== Stated exercise A ==
In the listing, copy word for word the lines from the one with "scientific name: Chamaecrista desvauxii" to the one with "genus: Crataegus", including both of those lines.

== Page text ==
What does it mean to stand by the rule of law?

It means what President Dwight D. Eisenhower stated during the 1956 Suez Crisis when Britain, France and Israel committed aggression in late October by invading Egypt to gain control of the Suez Canal. In his memorable October 31, 1956 television and radio report to the nation on the Middle East crisis he condemned that invasion. President Eisenhower said:

"We believe these actions to have been taken in error, for we do not accept the use of force as a wise or proper instrument for the settlement of international disputes.

· · · ·

The present fact nonetheless seems clear. The action taken can scarcely be reconciled with the principles and purposes of the UN to which we have all subscribed. And beyond this we are forced to doubt that resort to force and war will for long serve the permanent interests of the attacking nations.

· · · ·

My fellow citizens, as I review the march of world events in recent years I am ever more deeply convinced that the UN represents the soundest hope for peace in the world. For this very reason I believe that the processes of the UN need further to be developed and strengthened.

I speak particularly of increasing its ability to secure justice under international law.

In all the recent troubles in the Middle East there have, indeed, been injustices suffered by all nations involved. But I do not believe that another instrument of injustice—war—is a remedy for these wrongs.

There can be no peace without law. And there can be no law if we were to invoke one code of international conduct for those who oppose us and another for our friends. (Emphasis added)

· · · ·

The peace we seek and need means much more than mere absence of war. It means the acceptance of law and the fostering of justice in all the world.

To our principles guiding us in this quest we must stand fast. In so doing we can honor the hopes of all men for a world in which peace will truly and justly reign."

Eisenhower succeeded in reversing the aggression without firing a shot. He used diplomatic and economic pressure and the force of his own stature. Eisenhower would not have tolerated Turkey's aggression one minute.

The rule of law also means "that aggression cannot and will not pay" as set forth by President George H.W. Bush and President Mikhail Gorbachev in Helsinki on September 9, 1990 regarding Iraq's invasion of Kuwait. Their historic joint statement read in part:

"We are united in the belief that Iraq's aggression must not be tolerated. No peaceful international order is possible if larger states can devour their smaller neighbors.

· · · ·

We are determined to see this aggression end, and if the current steps fail to end it, we are prepared to consider additional ones consistent with the U.N. Charter. We must demonstrate beyond any doubt that aggression cannot and will not pay."

When are we going to apply the Eisenhower Doctrine to Turkey?

When are we going to apply the Bush/Gorbachev Doctrine to Turkey?

The failure to apply the rule of law to Turkey has seriously damaged U.S. interests and cost the U.S. taxpayer over 50 billion dollars these past decades.

The Annan Plan needs to be changed to reflect the Eisenhower and Bush/ Gorbachev Doctrines in the interests of all the parties.

Turkey must be treated as any other aggressor nation would be treated. Applying the rule of law to the Annan Plan to make it democratic, workable, financially viable and just will serve the cause of peace and security in the region.

The Annan Plan as presently written reduces the UN to simply following the views of Britain, the prime drafter of the Annan Plan, and the U.S., in support of the aggressor Turkey. Britain, which caused the original Cyprus problem in the 1950's by its divide and rule policy, has substantial economic interests in Turkey and many Englishmen have illegal title to Greek Cypriot properties in northern occupied Cyprus.

== The input ==

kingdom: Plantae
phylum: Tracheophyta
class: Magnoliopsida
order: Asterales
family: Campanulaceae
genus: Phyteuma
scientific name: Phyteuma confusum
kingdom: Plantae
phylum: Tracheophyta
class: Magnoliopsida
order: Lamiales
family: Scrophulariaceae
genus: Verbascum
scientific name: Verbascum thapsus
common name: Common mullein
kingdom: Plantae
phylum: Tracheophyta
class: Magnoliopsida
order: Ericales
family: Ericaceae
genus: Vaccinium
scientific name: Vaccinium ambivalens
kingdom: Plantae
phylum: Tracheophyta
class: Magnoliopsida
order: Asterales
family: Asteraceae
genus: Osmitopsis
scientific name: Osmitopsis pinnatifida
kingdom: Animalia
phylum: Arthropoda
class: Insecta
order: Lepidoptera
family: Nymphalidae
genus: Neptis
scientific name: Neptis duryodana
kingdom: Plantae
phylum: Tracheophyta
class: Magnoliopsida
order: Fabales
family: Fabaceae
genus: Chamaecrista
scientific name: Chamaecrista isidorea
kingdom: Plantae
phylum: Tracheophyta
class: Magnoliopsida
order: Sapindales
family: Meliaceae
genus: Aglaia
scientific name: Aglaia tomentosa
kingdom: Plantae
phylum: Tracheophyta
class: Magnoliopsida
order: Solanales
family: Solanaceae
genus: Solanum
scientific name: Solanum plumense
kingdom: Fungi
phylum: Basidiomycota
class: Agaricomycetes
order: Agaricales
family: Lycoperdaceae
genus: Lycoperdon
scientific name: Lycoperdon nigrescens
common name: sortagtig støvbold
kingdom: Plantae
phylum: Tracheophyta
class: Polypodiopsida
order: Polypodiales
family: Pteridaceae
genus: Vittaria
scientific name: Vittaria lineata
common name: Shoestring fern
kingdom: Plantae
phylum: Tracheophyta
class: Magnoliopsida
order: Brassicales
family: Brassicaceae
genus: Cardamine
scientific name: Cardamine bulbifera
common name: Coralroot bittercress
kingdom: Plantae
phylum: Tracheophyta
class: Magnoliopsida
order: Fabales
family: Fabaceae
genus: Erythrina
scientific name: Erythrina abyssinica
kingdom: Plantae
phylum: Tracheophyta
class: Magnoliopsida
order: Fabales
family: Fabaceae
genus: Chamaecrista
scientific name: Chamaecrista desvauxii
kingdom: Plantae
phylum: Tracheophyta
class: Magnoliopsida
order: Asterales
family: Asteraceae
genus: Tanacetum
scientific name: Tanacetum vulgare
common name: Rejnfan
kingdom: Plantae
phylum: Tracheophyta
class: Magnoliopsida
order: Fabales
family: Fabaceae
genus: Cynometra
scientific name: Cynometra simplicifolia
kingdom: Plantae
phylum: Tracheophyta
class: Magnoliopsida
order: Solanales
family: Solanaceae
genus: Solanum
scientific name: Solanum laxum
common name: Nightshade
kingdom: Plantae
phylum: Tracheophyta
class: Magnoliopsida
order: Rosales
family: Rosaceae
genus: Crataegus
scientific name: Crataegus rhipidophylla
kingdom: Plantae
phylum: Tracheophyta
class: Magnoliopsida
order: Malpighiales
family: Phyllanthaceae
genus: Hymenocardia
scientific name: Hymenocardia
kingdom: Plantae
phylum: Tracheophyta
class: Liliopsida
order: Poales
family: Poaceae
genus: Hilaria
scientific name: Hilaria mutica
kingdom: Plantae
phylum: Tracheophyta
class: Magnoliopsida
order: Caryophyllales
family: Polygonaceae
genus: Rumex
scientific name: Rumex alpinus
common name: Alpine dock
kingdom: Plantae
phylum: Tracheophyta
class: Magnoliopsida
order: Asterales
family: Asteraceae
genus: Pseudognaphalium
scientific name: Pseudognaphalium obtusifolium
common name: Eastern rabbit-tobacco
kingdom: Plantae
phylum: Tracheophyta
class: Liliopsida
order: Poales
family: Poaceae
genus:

== Stated exercise B ==
In the piece on the rule of law, why did the joint statement hold that Iraq's aggression must not be tolerated? Answer in one to three sentences.

== Reply A ==
scientific name: Chamaecrista desvauxii
kingdom: Plantae
phylum: Tracheophyta
class: Magnoliopsida
order: Asterales
family: Asteraceae
genus: Tanacetum
scientific name: Tanacetum vulgare
common name: Rejnfan
kingdom: Plantae
phylum: Tracheophyta
class: Magnoliopsida
order: Fabales
family: Fabaceae
genus: Cynometra
scientific name: Cynometra simplicifolia
kingdom: Plantae
phylum: Tracheophyta
class: Magnoliopsida
order: Solanales
family: Solanaceae
genus: Solanum
scientific name: Solanum laxum
common name: Nightshade
kingdom: Plantae
phylum: Tracheophyta
class: Magnoliopsida
order: Rosales
family: Rosaceae
genus: Crataegus

== Reply B ==
The statement held that no peaceful international order is possible if larger states can devour their smaller neighbors.